Alphabet Inc (NASDAQ:GOOGL) has announced major investment efforts with a $30 million investment in tech and digital news in the European region.
The company announced that the invested amount which is also equivalent to €27 million will be pumped into the news tech scene in Europe to promote innovation in digital tourism over the next few years. The Company’s CEO, Sundar Pichai made the investment during an event that took place in Paris last about a week ago.
The investment was the first from the $167 million investment fund that the company revealed in 2015. Mr. Pichai stated that different types of organizations would benefit from the fund. He also described the applicants of the Digital News Initiative as a diverse bunch which includes robot Journalism, automated content personalization, real-time social media reporting and hoax-bursting apps.
Google’s relationship with European news organizations has been rather rocky for a few years, but the firm hopes that the investment initiative will help keep the two parties on good terms. The company has particularly been at loggerheads with German publishers over the use of short copied parts on Google News. The German publishers demanded payment from Google, and the feud eventually led to the temporary delisting of their websites.
Google’s new investment will be used to fund projects in three areas including funds to large organizations which require proportionally a large amount of funding. The other two segments are medium projects that will require up to $333,000 (€300,000) and prototype projects that take up roughly $55,000 (€50,000).

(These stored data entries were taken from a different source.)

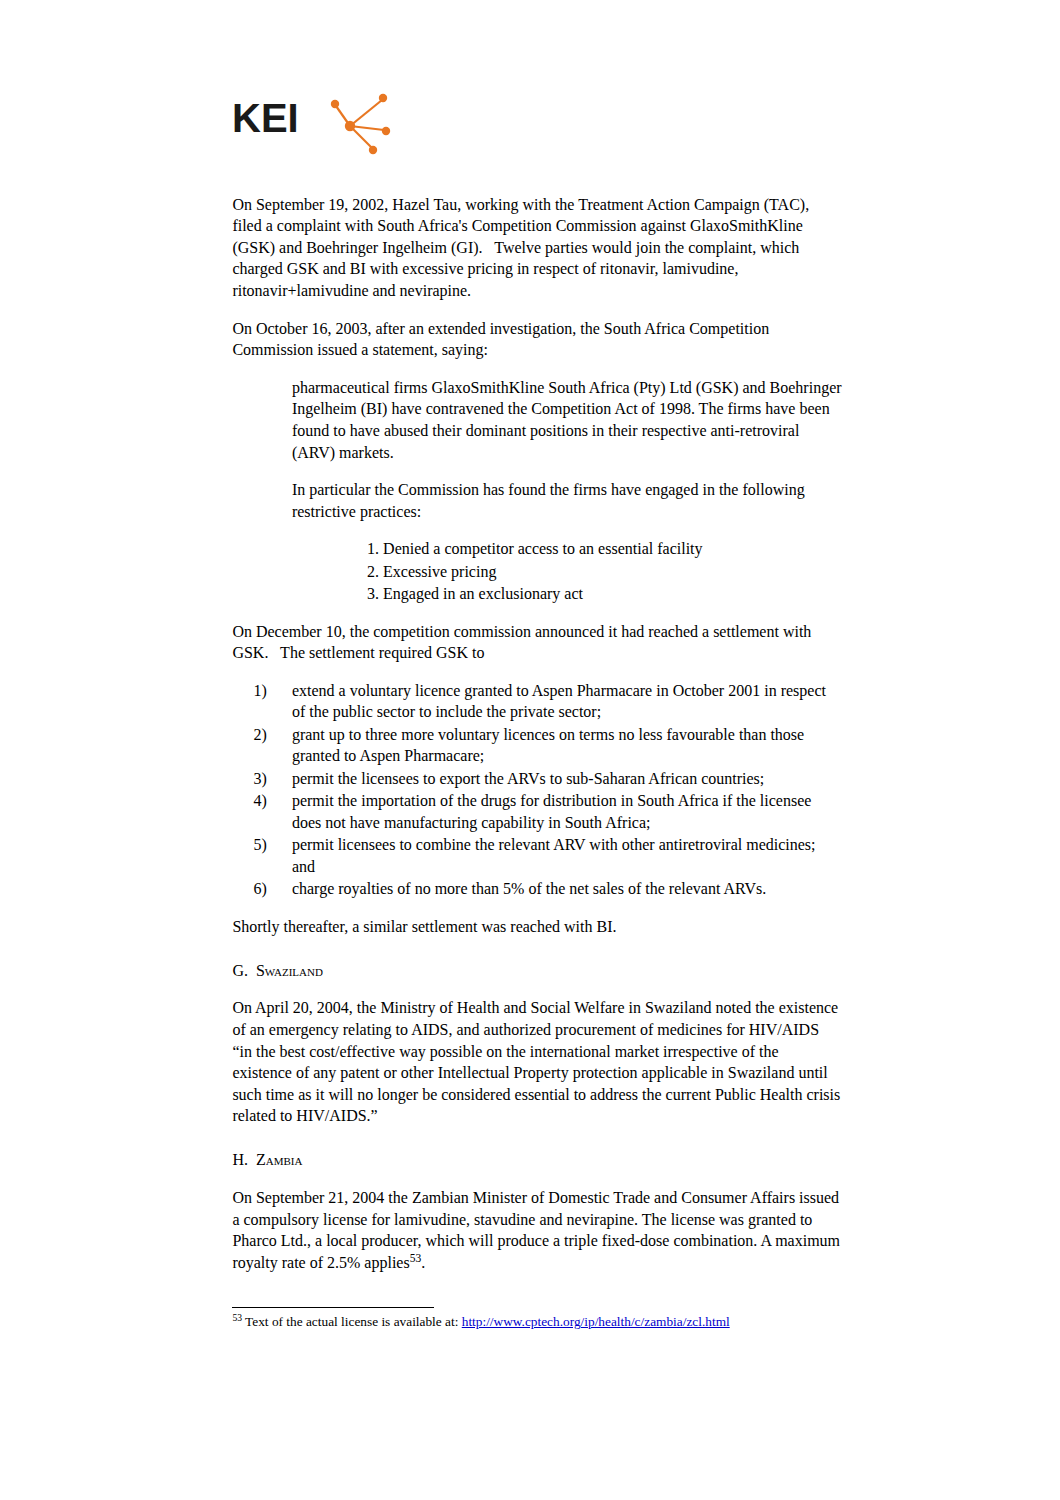KEI
On September 19, 2002, Hazel Tau, working with the Treatment Action Campaign (TAC), filed a complaint with South Africa's Competition Commission against GlaxoSmithKline (GSK) and Boehringer Ingelheim (GI). Twelve parties would join the complaint, which charged GSK and BI with excessive pricing in respect of ritonavir, lamivudine, ritonavir+lamivudine and nevirapine.
On October 16, 2003, after an extended investigation, the South Africa Competition Commission issued a statement, saying:
pharmaceutical firms GlaxoSmithKline South Africa (Pty) Ltd (GSK) and Boehringer Ingelheim (BI) have contravened the Competition Act of 1998. The firms have been found to have abused their dominant positions in their respective anti-retroviral (ARV) markets.
In particular the Commission has found the firms have engaged in the following restrictive practices:
Denied a competitor access to an essential facility
Excessive pricing
Engaged in an exclusionary act
On December 10, the competition commission announced it had reached a settlement with GSK. The settlement required GSK to
extend a voluntary licence granted to Aspen Pharmacare in October 2001 in respect of the public sector to include the private sector;
grant up to three more voluntary licences on terms no less favourable than those granted to Aspen Pharmacare;
permit the licensees to export the ARVs to sub-Saharan African countries;
permit the importation of the drugs for distribution in South Africa if the licensee does not have manufacturing capability in South Africa;
permit licensees to combine the relevant ARV with other antiretroviral medicines; and
charge royalties of no more than 5% of the net sales of the relevant ARVs.
Shortly thereafter, a similar settlement was reached with BI.
G. Swaziland
On April 20, 2004, the Ministry of Health and Social Welfare in Swaziland noted the existence of an emergency relating to AIDS, and authorized procurement of medicines for HIV/AIDS “in the best cost/effective way possible on the international market irrespective of the existence of any patent or other Intellectual Property protection applicable in Swaziland until such time as it will no longer be considered essential to address the current Public Health crisis related to HIV/AIDS.”
H. Zambia
On September 21, 2004 the Zambian Minister of Domestic Trade and Consumer Affairs issued a compulsory license for lamivudine, stavudine and nevirapine. The license was granted to Pharco Ltd., a local producer, which will produce a triple fixed-dose combination. A maximum royalty rate of 2.5% applies53.
53 Text of the actual license is available at: http://www.cptech.org/ip/health/c/zambia/zcl.html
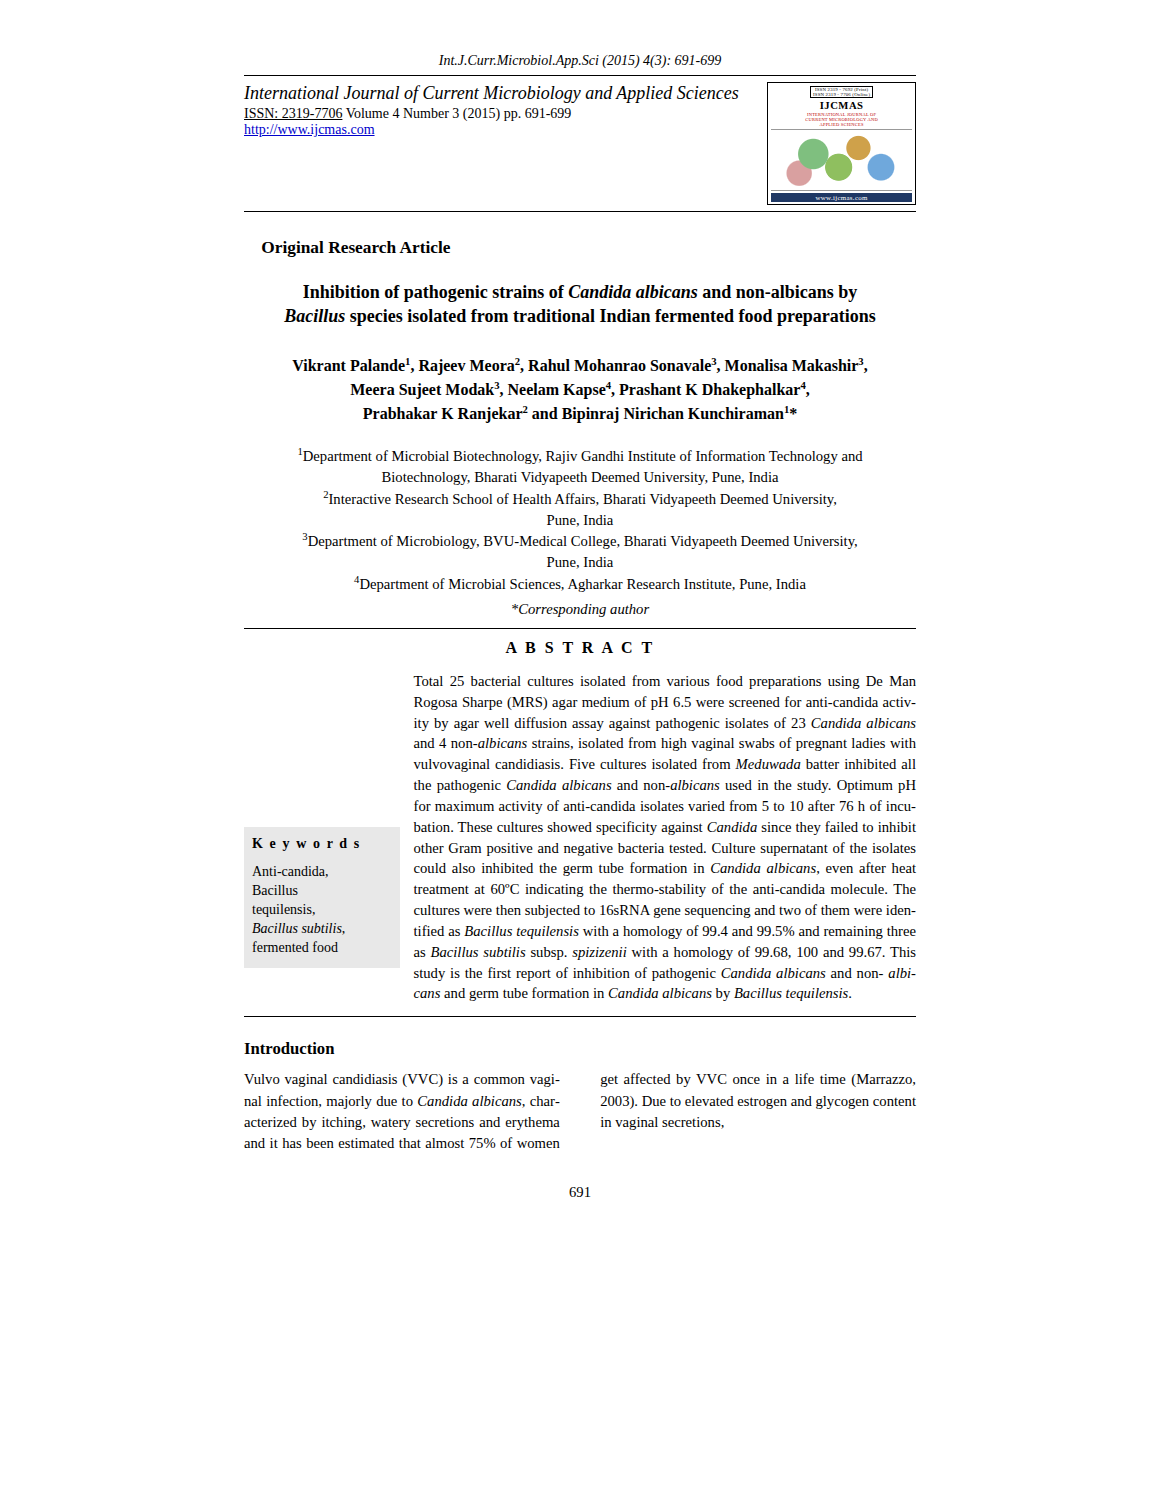Int.J.Curr.Microbiol.App.Sci (2015) 4(3): 691-699
International Journal of Current Microbiology and Applied Sciences
ISSN: 2319-7706 Volume 4 Number 3 (2015) pp. 691-699
http://www.ijcmas.com
ISSN 2319 - 7692 (Print)
ISSN 2319 - 7706 (Online) IJCMAS INTERNATIONAL JOURNAL OF
CURRENT MICROBIOLOGY AND
APPLIED SCIENCES
www.ijcmas.com
Original Research Article
Inhibition of pathogenic strains of Candida albicans and non-albicans by
Bacillus species isolated from traditional Indian fermented food preparations
Vikrant Palande1, Rajeev Meora2, Rahul Mohanrao Sonavale3, Monalisa Makashir3,
Meera Sujeet Modak3, Neelam Kapse4, Prashant K Dhakephalkar4,
Prabhakar K Ranjekar2 and Bipinraj Nirichan Kunchiraman1*
1Department of Microbial Biotechnology, Rajiv Gandhi Institute of Information Technology and
Biotechnology, Bharati Vidyapeeth Deemed University, Pune, India
2Interactive Research School of Health Affairs, Bharati Vidyapeeth Deemed University,
Pune, India
3Department of Microbiology, BVU-Medical College, Bharati Vidyapeeth Deemed University,
Pune, India
4Department of Microbial Sciences, Agharkar Research Institute, Pune, India
*Corresponding author
A B S T R A C T
K e y w o r d s
Anti-candida,
Bacillus
tequilensis,
Bacillus subtilis,
fermented food
Total 25 bacterial cultures isolated from various food preparations using De Man Rogosa Sharpe (MRS) agar medium of pH 6.5 were screened for anti-candida activity by agar well diffusion assay against pathogenic isolates of 23 Candida albicans and 4 non-albicans strains, isolated from high vaginal swabs of pregnant ladies with vulvovaginal candidiasis. Five cultures isolated from Meduwada batter inhibited all the pathogenic Candida albicans and non-albicans used in the study. Optimum pH for maximum activity of anti-candida isolates varied from 5 to 10 after 76 h of incubation. These cultures showed specificity against Candida since they failed to inhibit other Gram positive and negative bacteria tested. Culture supernatant of the isolates could also inhibited the germ tube formation in Candida albicans, even after heat treatment at 60ºC indicating the thermo-stability of the anti-candida molecule. The cultures were then subjected to 16sRNA gene sequencing and two of them were identified as Bacillus tequilensis with a homology of 99.4 and 99.5% and remaining three as Bacillus subtilis subsp. spizizenii with a homology of 99.68, 100 and 99.67. This study is the first report of inhibition of pathogenic Candida albicans and non- albicans and germ tube formation in Candida albicans by Bacillus tequilensis.
Introduction
Vulvo vaginal candidiasis (VVC) is a common vaginal infection, majorly due to Candida albicans, characterized by itching, watery secretions and erythema and it has been estimated that almost 75% of women get affected by VVC once in a life time (Marrazzo, 2003). Due to elevated estrogen and glycogen content in vaginal secretions,
691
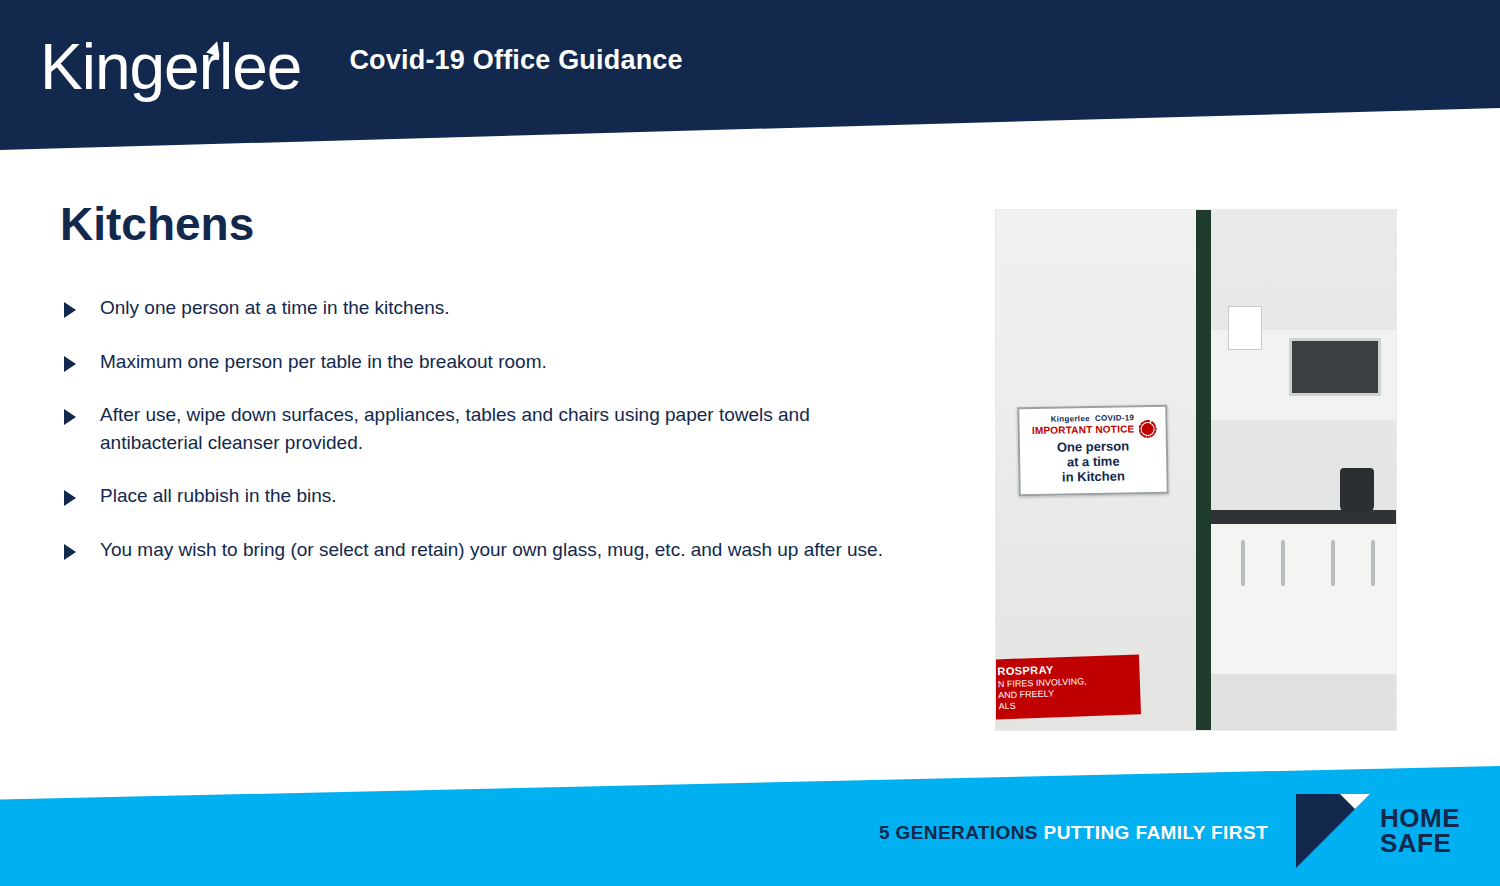Kingerlee
Covid-19 Office Guidance
Kitchens
Only one person at a time in the kitchens.
Maximum one person per table in the breakout room.
After use, wipe down surfaces, appliances, tables and chairs using paper towels and antibacterial cleanser provided.
Place all rubbish in the bins.
You may wish to bring (or select and retain) your own glass, mug, etc. and wash up after use.
Kingerlee COVID-19
IMPORTANT NOTICE
One person
at a time
in Kitchen
ROSPRAY
N FIRES INVOLVING,
AND FREELY
ALS
5 GENERATIONS PUTTING FAMILY FIRST
HOME
SAFE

There are 128 projects that will benefit from the funds and a German startup known as Spectrm is one of them. The startup will use the funds to develop an artificial intelligence engine that will allow publishers to communicate directly with readers. Direct communication will be carried out through instant messaging apps. The investment will be distributed across startup firms in 23 countries in Europe. The largest investments will be in France, Belgium, Germany, Spain, and the UK.